TASK → Please retype the records that appear below, exactly and in full.

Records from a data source
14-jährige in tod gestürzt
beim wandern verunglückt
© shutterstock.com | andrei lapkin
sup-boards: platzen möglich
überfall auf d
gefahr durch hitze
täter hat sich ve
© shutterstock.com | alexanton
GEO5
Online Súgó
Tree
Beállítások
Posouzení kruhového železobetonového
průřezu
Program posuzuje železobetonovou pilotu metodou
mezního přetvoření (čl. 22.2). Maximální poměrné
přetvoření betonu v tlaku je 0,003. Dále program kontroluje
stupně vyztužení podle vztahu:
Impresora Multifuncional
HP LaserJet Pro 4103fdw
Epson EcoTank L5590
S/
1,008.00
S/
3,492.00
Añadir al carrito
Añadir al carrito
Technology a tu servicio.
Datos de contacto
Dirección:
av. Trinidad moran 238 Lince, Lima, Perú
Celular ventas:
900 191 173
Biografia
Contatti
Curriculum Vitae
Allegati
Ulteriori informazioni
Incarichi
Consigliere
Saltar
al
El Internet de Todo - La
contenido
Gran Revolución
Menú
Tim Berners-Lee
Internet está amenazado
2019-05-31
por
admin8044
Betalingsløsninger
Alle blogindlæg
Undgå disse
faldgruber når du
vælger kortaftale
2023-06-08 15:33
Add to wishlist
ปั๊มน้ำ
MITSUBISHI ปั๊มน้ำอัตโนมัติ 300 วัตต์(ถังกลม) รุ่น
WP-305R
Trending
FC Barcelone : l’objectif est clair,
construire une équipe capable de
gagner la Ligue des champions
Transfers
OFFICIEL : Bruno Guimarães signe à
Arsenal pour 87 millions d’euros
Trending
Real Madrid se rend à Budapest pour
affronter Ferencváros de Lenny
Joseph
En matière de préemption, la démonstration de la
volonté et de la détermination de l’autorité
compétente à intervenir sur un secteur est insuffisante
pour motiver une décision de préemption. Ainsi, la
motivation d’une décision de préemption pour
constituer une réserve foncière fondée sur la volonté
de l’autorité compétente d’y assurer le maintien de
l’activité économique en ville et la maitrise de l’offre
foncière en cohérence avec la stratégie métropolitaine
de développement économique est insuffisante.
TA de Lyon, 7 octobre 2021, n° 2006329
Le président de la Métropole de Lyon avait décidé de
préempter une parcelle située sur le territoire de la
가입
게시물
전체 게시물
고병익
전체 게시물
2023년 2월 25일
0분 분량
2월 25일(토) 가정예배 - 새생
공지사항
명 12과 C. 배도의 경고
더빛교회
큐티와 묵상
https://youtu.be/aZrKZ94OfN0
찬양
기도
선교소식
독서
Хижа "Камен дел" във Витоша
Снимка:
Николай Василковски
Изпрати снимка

OUTPUT OF THE EXERCISE →
14-jährige in tod gestürzt
beim wandern verunglückt
© shutterstock.com | andrei lapkin
sup-boards: platzen möglich
überfall auf d
gefahr durch hitze
täter hat sich ve
© shutterstock.com | alexanton
GEO5
Online Súgó
Tree
Beállítások
Posouzení kruhového železobetonového
průřezu
Program posuzuje železobetonovou pilotu metodou
mezního přetvoření (čl. 22.2). Maximální poměrné
přetvoření betonu v tlaku je 0,003. Dále program kontroluje
stupně vyztužení podle vztahu:
Impresora Multifuncional
HP LaserJet Pro 4103fdw
Epson EcoTank L5590
S/
1,008.00
S/
3,492.00
Añadir al carrito
Añadir al carrito
Technology a tu servicio.
Datos de contacto
Dirección:
av. Trinidad moran 238 Lince, Lima, Perú
Celular ventas:
900 191 173
Biografia
Contatti
Curriculum Vitae
Allegati
Ulteriori informazioni
Incarichi
Consigliere
Saltar
al
El Internet de Todo - La
contenido
Gran Revolución
Menú
Tim Berners-Lee
Internet está amenazado
2019-05-31
por
admin8044
Betalingsløsninger
Alle blogindlæg
Undgå disse
faldgruber når du
vælger kortaftale
2023-06-08 15:33
Add to wishlist
ปั๊มน้ำ
MITSUBISHI ปั๊มน้ำอัตโนมัติ 300 วัตต์(ถังกลม) รุ่น
WP-305R
Trending
FC Barcelone : l’objectif est clair,
construire une équipe capable de
gagner la Ligue des champions
Transfers
OFFICIEL : Bruno Guimarães signe à
Arsenal pour 87 millions d’euros
Trending
Real Madrid se rend à Budapest pour
affronter Ferencváros de Lenny
Joseph
En matière de préemption, la démonstration de la
volonté et de la détermination de l’autorité
compétente à intervenir sur un secteur est insuffisante
pour motiver une décision de préemption. Ainsi, la
motivation d’une décision de préemption pour
constituer une réserve foncière fondée sur la volonté
de l’autorité compétente d’y assurer le maintien de
l’activité économique en ville et la maitrise de l’offre
foncière en cohérence avec la stratégie métropolitaine
de développement économique est insuffisante.
TA de Lyon, 7 octobre 2021, n° 2006329
Le président de la Métropole de Lyon avait décidé de
préempter une parcelle située sur le territoire de la
가입
게시물
전체 게시물
고병익
전체 게시물
2023년 2월 25일
0분 분량
2월 25일(토) 가정예배 - 새생
공지사항
명 12과 C. 배도의 경고
더빛교회
큐티와 묵상
https://youtu.be/aZrKZ94OfN0
찬양
기도
선교소식
독서
Хижа "Камен дел" във Витоша
Снимка:
Николай Василковски
Изпрати снимка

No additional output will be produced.